Das Ergebnis vor Steuern und Zinsen (Ebit) habe leicht auf 133 Millionen Euro von 132 im Vorjahr zugelegt, gab Beiersdorf bekannt. Unter dem Strich blieben dem Kosmetikkonzern 83 (81) Millionen Euro. Damit blieb Beiersdorf unter der Prognose von Branchenexperten, die für das Ebit 138 Millionen Euro und einen Überschuß von 84 Millionen Euro erwartet hatten.

Die Erstquartalszahlen sind unter den Erwartungen ausgefallen, sagte UBS-Analystin Susanne Seibel: „Umsatz, EBIT und Nettogewinn liegen sämtlich drunter.“ Allerdings heißt es weiter: „Eine Katastrophe sind die Zahlen aber nicht“.

Wegen Umrechnungseffekte als Folge des hohen Euro-Kurses blieb der Umsatz mit 1,19 Milliarden Euro unverändert. Zu konstanten Wechselkursen hätte sich der Umsatz um 7,4 Prozent erhöht, hieß es.

Beiersdorf bekräftigte seine Ziele für das Gesamtjahr. Demnach soll sich der Umsatz gegenüber dem Vorjahr um sieben Prozent erhöhen. Bei konstanten Wechselkursen würde der Umsatz damit 2003 knapp 4,9 Milliarden Euro erreichen, sagte ein Unternehmenssprecher. Den Jahresüberschuß erwarte Beiersdorf unverändert bei sechs Prozent vom Umsatz. Das Ebit solle etwa zehn Prozent vom Umsatz erreichen, sagte der Firmensprecher Peter Nebel.

Die Stabilität der Ergebnisentwicklung basiere vor allem auf der Stärke der Marke Nivea, aber auch Atrix, Eucerin, 8x4, Hansaplast und Tesa, sagte Nebel. Zudem sei die Kosmetikbranche weniger anfällig für Konjunkturschwankungen als andere.

Keine Klarheit über künftige Aktionärsstruktur

Weiterhin offen ist die künftige Aktionärsstruktur von Beiersdorf. Auf deren Klärung drängt Vorstandschef Rolf Kunisch seit längerem. Am Dienstag hatte Großaktionär Tchibo erklärt, daß er vorerst nicht damit rechnet, seinen Anteil an Beiersdorf aufstocken zu können.

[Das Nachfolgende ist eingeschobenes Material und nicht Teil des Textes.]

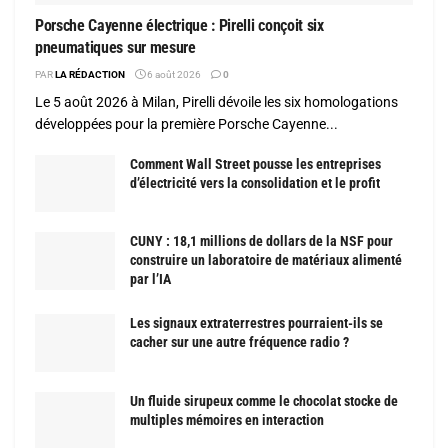
Porsche Cayenne électrique : Pirelli conçoit six
pneumatiques sur mesure
PAR
LA RÉDACTION
6 août 2026
0
Le 5 août 2026 à Milan, Pirelli dévoile les six homologations
développées pour la première Porsche Cayenne...
Comment Wall Street pousse les entreprises
d’électricité vers la consolidation et le profit
CUNY : 18,1 millions de dollars de la NSF pour
construire un laboratoire de matériaux alimenté
par l’IA
Les signaux extraterrestres pourraient-ils se
cacher sur une autre fréquence radio ?
Un fluide sirupeux comme le chocolat stocke de
multiples mémoires en interaction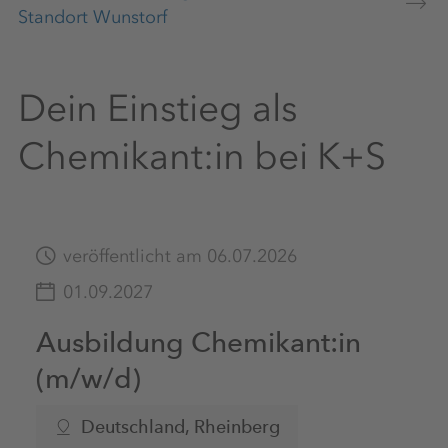
Standort Wunstorf
Dein Einstieg als
Chemikant:in bei K+S
veröffentlicht am 06.07.2026
01.09.2027
Ausbildung Chemikant:in
(m/w/d)
Deutschland
, Rheinberg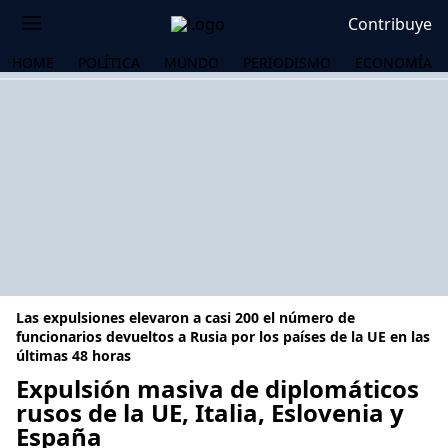
Contribuye
HOME
POLÍTICA
MUNDO
PERIODISMO
ECONOMÍA
Las expulsiones elevaron a casi 200 el número de
funcionarios devueltos a Rusia por los países de la UE en las
últimas 48 horas
Expulsión masiva de diplomáticos
OS
rusos de la UE, Italia, Eslovenia y
España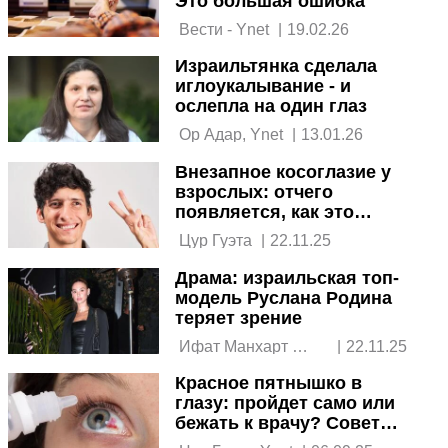
Это большая ошибка
 Вести - Ynet 
|
19.02.26
Израильтянка сделала
иглоукалывание - и
ослепла на один глаз
 Ор Адар, Ynet 
|
13.01.26
Внезапное косоглазие у
взрослых: отчего
появляется, как это
лечат в Израиле
 Цур Гуэта 
|
22.11.25
Драма: израильская топ-
модель Руслана Родина
теряет зрение
 Ифат Манхарт 
|
22.11.25
(журнал "Ла-Иша") и 
Красное пятнышко в
Вести 
глазу: пройдет само или
бежать к врачу? Советы
доктора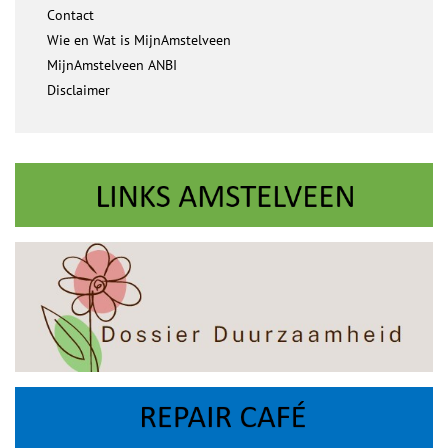
Contact
Wie en Wat is MijnAmstelveen
MijnAmstelveen ANBI
Disclaimer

Kunisch hatte kürzlich den Konsumgüterhersteller Henkel für eine Zusammenarbeit ins Gespräch gebracht. Es gebe einige Bereiche, die man sich für eine Zusammenarbeit ansehen könnte, hatte Kunisch in einem Interview gesagt.. Diese Überlegungen wurden bei Henkel mit großem Interesse registriert.